The sin of mendacium is translated by Laurent as mensonge and is described, along Peraldian lines, as a falsification of reality. Lying falsifies man (fausse lomme) as one falsifies the royal seal or money, therefore the liar (le menteur/mensongier) will be judged at the Last judgment as a faussaire (falsifier). From lying, Laurent moves on, just like Peraldus, to

periurium, translated as perjure or faus serement, the latter term being less cryptic, and defines it

as a transgression (trepassemenz) of the truthful oath. The next category, contenz, is Peraldus’s former contentio, but here again new moral terms are introduced, as the sin is subdivided into seven twigs: estriver (‘contradicting’), tencier (‘quarreling’), ledengier (‘name calling’ or ‘insulting’), mal dire (‘cursing’), remponer (‘reproaching’), menassier (‘menacing’), descorde

sosciter (‘sowing of discord’).

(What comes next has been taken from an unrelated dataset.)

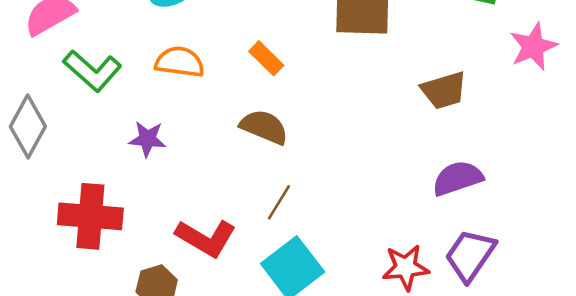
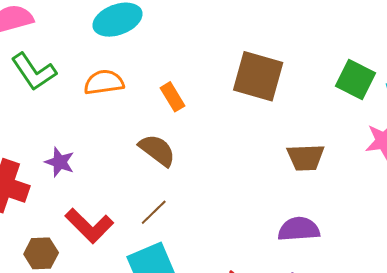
orange semicircle: (180, 62) -> (104, 82), turned -30
purple star: (147, 139) -> (60, 162), moved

Among these seven divisions of contenz (of which several were

separately treated by Peraldus as autonomous categories), Laurent establishes a slight hierarchy, asserting that the most dangerous is the sin of sowing of discord, because it disrupts cities and agreements (destourbe les pais et les concordes).

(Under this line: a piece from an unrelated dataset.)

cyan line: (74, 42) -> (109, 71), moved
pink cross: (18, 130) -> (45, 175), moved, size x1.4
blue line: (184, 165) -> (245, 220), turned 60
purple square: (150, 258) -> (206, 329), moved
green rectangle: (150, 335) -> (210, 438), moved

The sin of murmure follows that of contenz, as the ones who do not dare to quarrel overtly, start speaking in a low voice, between the teeth. This class of verbal sin is further

divided into 1. murmuring against man (like the servants against their masters, or the poor against the rich, etc.) and 2. murmuring against God. The next verbal sin, rebellion, flows naturally from murmuring. For if protesting in a low voice is a bad thing, it is even worse to rebel (male chose est de murmurer, mais trop vault pis rebellion), says Laurent, who draws again comparisons among verbal sins. It is worth noting that rebellion was not among the twenty-four classes of peccatum linguae established by Peraldus; it is Laurent’s own contribution, likely made to please the one who had commissioned the book. No other “virtue” could more please a king than submission, the diametrical opposite of rebellion, a sin to be inveighed against virulently, as Laurent does. Why is rebellion a verbal transgression? Because the “rebels,” in their desire to impose their will on others, do not heed other’s people’s advice, but make fun of them. Moreover, if they are chided, they defend themselves verbally and protest against scriptural warnings.

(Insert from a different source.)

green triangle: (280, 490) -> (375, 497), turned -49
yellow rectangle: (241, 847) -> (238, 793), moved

The last sin treated is blasphemy, again a deviation from Peraldus’s line of thinking, according to which blasphemy was the utmost form of trangressive speech and was thus treated at the very beginning of the De peccato linguae. Although the reasons that may drive man to insult God or the saints are taken up by Laurent, the harsh tone of Peraldus’s condemnation of blasphemy does not subsist in the confessor of king Philip. Again, the reason for this depreciation of the gravity of blasphemy might lie in the addressee of the book. As a king, Philip was likely to be more concerned with political and worldly matters than with religious ones, and Laurent was undoubtedly well aware thereof. In La littérature française au moyen âge, Gaston Paris notes the mild tone of Laurent’s moral tract, and explains it by the fact that the moralist did not want to turn the world into a cloister (il ne veut pas faire du monde un cloître)48, while

Langlois, with his outspokenness, does not hesitate to speculate about the embarrassment Laurent may have felt in writing a book of moral instruction for his king: “Il n’est pas douteux, du reste, que frère Laurent se soit senti gêné, à la longue, par la conscience qu’il était amené a rabâcher.” 49

All these factors may account for the major differences in structure and in tone between the De peccato linguae and Laurent’s chapter on the sins of the tongue. The reason why the latter is important for us is the moral lexicon that Laurent d’Orléans introduces in the French language, and this shortly before Jean de Meun started writing his Mirroir aus amoureux. Several of the terms used by Laurent are present in the Romance of the Rose, as well, therefore a reading of the

Somme, even a perfunctory one, as I have provided here, may cast a great deal of light on the

verbal habits that the characters of the Rose are debating obsessively.